Many got to know Sonja Norwood via VH1’s top-rated reality show A Family Business, watching the “momager” tread the fine line between parenting and business. As the force behind the success of her star children, multi-platinum-selling singer Brandy and reality TV playboy Ray J, the wife and businesswoman often stood firm on her beliefs, handling family conflict with love and a bit of an iron fist. Norwood hopes to take that same stern passion and commitment to her clients with her new venture, The Norwood Talent Agency Corp., using her decades of industry experience to help new clients make their dreams of stardom reality.
As part of our continuing coverage of the business of music for Black Music Month, BlackEnterprise.com caught up with Norwood and talked to her about branching out with the new agency, advocating for women in the C-suite, and striving for a family-oriented company that puts clients first.
BlackEnterprise.com: We saw the inner workings of your family on the show. Some things got a little sticky when it came to being a mom and working with family. How do you balance being a mother and a manager? Norwood: The hardest part on show was that there were four different personalities who had to learn to work together and appreciate the differences. I’m always going to be a mother, first, and I love being a mother. I had to learn over the years when to become more of a counselor, and not be overly suggestive of things I’d like to see them do. I had to learn how to walk that thin line. I will fight for things I think are for their best interest. If I think they’re going in the wrong direction–as an individual or in their career–I will make it evident. I will lay all options on the table. Until I get that done, I don’t feel like I’ve done my duty.

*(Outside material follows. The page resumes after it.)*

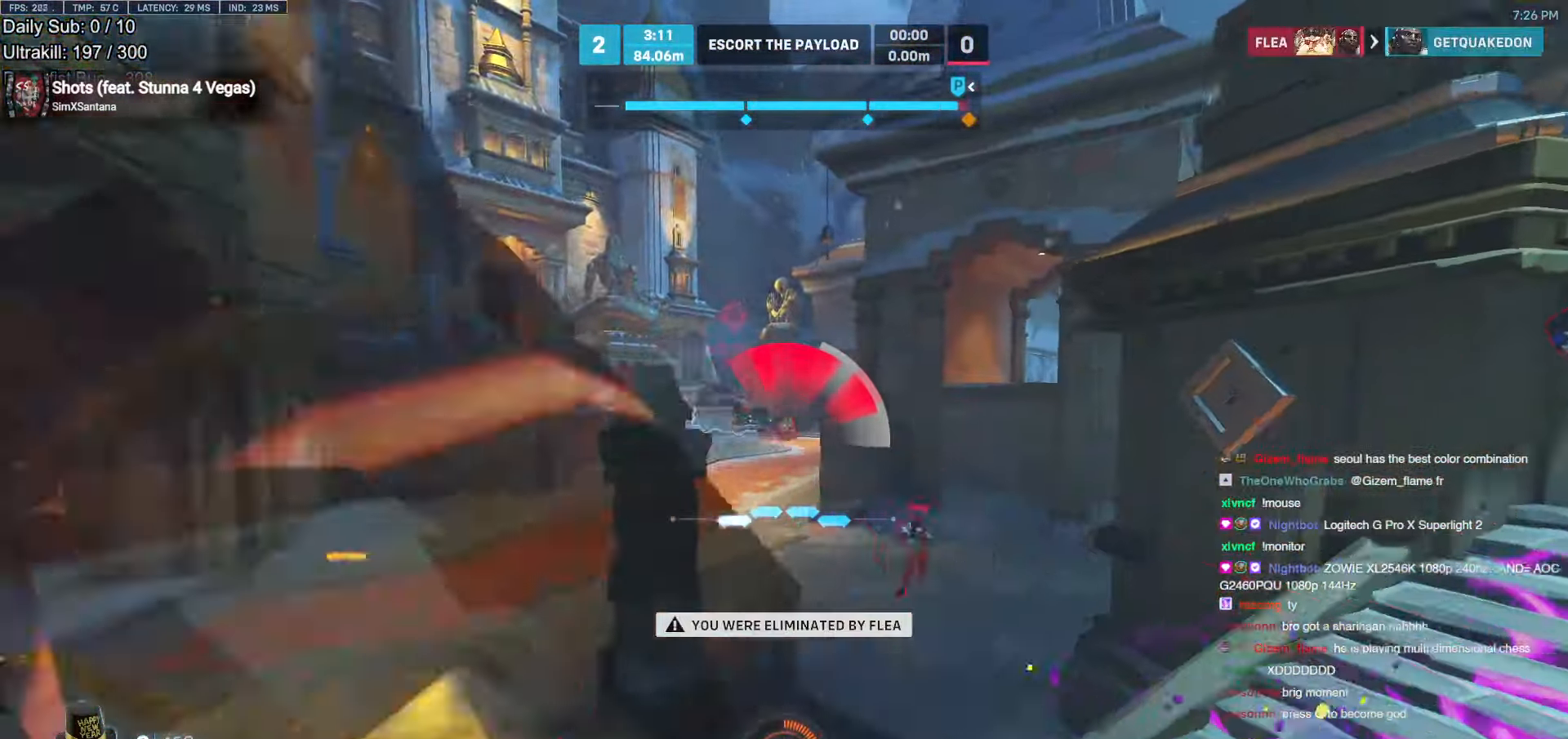
{"keys": ["w"], "mouse": [], "events": []}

Being part of a family that does business together can have its challenges. What advice do you have for others who might struggle with keeping it together? You have to understand that in business, there are things that are going to be said and done that seem disrespectful; but it’s not. It’s business. You can’t take things too personal. There are opinions. Take them, digest them, turn them into intelligence and see how you can do that together. My dad always taught us to do business when everyone is smiling. Don’t wait until there’s conflict to address something. Also, get counsel, such as lawyers and accountants, who are outside the family. You set your guidelines from the beginning. You sit down and decide people’s roles and decide how you’ll handle your business. We’re all willing and open to legal advice. We have goals and objectives for each person to do. Open conversations and open meetings–that’s how we do it. And we don’t handle things that we’re not experts on.

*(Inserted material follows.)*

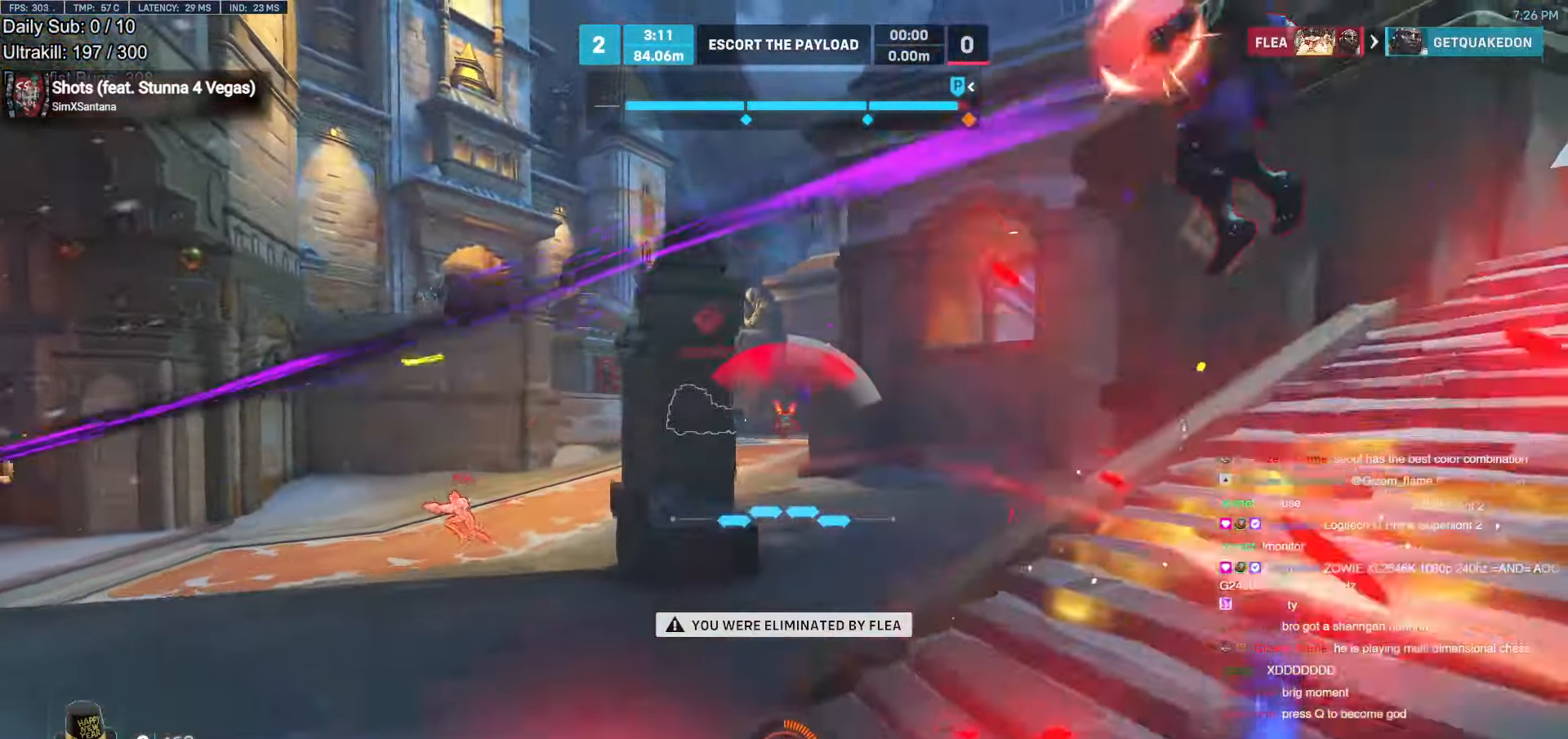
{"keys": ["w"], "mouse": [], "events": []}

What inspired you to launch The Norwood Talent Agency Corp.? Since the show, we would sit around and have weekly meetings on projects we could do within the family and what we could do to bring more projects to the table. We’d been kicking around doing talent searches and talent showcases. We wanted to work with new clients and give children new opportunities. We thought it would be a great opportunity to help others and expand our reach.